Perl Unicode Cookbook: Explicit encode/decode
℞ 12: Explicit encode/decode
While the standard Perl Unicode preamble makes Perl’s filehandles use UTF-8 encoding by default, filehandles aren’t the only sources and sinks of data. On rare occasions, such as a database read, you may be given encoded text you need to decode.
The core Encode module offers two functions to handle these conversions. (Remember that decode()
means to convert octets from a known encoding into Perl’s internal Unicode form and encode()
means to convet from Perl’s internal form into a known encoding.)

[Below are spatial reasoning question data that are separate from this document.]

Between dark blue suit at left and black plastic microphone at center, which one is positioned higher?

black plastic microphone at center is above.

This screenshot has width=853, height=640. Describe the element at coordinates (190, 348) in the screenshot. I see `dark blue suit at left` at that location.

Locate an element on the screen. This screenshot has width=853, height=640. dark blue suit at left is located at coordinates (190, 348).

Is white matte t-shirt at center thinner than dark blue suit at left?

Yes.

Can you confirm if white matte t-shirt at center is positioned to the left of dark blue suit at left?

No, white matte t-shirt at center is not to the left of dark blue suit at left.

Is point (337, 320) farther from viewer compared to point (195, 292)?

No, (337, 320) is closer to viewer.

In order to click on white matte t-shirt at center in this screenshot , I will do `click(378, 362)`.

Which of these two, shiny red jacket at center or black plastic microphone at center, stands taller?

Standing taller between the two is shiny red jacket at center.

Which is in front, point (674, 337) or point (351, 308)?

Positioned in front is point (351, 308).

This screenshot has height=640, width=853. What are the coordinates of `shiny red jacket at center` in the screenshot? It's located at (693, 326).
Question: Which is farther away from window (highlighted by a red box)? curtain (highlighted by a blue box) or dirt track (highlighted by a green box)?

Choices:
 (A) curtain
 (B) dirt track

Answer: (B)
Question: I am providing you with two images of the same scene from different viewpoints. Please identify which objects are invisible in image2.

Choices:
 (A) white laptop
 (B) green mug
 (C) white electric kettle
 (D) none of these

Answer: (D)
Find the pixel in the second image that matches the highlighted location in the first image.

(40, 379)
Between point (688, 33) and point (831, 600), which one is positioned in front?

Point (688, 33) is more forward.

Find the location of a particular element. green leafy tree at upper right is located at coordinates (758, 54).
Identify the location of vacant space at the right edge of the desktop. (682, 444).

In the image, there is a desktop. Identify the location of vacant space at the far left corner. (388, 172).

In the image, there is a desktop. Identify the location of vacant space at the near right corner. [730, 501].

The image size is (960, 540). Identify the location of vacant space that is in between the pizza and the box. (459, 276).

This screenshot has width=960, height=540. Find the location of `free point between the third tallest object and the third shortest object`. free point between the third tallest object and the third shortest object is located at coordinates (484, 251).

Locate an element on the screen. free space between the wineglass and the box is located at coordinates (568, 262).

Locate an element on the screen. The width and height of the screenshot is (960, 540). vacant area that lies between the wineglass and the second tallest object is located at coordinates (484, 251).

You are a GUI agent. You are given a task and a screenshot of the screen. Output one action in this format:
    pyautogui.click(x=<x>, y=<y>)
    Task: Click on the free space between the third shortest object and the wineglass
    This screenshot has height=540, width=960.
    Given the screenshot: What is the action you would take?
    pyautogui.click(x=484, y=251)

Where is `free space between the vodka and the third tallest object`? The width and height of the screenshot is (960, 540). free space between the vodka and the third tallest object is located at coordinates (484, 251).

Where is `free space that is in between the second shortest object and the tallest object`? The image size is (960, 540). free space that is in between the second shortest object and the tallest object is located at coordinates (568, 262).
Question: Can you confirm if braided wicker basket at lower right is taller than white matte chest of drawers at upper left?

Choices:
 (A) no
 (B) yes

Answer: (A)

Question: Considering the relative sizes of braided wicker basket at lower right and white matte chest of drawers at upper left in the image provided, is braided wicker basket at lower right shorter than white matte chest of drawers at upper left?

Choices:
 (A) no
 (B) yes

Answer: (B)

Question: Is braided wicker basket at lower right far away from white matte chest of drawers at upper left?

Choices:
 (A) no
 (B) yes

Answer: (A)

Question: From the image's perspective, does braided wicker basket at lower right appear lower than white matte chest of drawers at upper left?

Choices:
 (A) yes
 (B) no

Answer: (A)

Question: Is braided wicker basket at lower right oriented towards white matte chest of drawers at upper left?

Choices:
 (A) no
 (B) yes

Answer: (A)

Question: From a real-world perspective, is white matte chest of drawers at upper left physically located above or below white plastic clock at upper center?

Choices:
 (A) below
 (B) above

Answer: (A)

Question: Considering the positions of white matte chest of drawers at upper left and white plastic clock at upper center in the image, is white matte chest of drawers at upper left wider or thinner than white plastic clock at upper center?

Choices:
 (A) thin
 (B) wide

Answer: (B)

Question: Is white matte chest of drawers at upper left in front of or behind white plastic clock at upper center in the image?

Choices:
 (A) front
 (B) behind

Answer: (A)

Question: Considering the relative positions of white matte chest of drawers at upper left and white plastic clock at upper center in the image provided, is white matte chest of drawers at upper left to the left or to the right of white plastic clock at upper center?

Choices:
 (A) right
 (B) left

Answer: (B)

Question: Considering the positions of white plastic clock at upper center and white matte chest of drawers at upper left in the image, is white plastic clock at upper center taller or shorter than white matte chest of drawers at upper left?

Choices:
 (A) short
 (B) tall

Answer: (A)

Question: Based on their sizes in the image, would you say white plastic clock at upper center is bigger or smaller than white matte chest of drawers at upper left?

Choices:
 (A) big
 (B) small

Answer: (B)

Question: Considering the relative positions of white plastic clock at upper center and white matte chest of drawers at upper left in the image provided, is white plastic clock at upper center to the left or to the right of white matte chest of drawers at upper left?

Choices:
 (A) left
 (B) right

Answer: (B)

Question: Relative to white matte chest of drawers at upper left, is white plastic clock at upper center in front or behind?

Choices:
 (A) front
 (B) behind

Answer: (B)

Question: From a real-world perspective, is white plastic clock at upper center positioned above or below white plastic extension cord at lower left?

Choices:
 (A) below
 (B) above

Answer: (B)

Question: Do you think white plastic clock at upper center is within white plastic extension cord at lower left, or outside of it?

use Encode qw(encode decode);
# given $bytes, containing octets in a known encoding
my $chars = decode("shiftjis", $bytes, 1);
# given $chars, a string encoded in Perl's internal format
my $bytes = encode("MIME-Header-ISO_2022_JP", $chars, 1);
For streams all in the same encoding, don’t use encode/decode; instead set the file encoding when you open the file or immediately after with binmode
as described in a future reference. Remember the canonical rule of Unicode: always encode/decode at the edges of your application.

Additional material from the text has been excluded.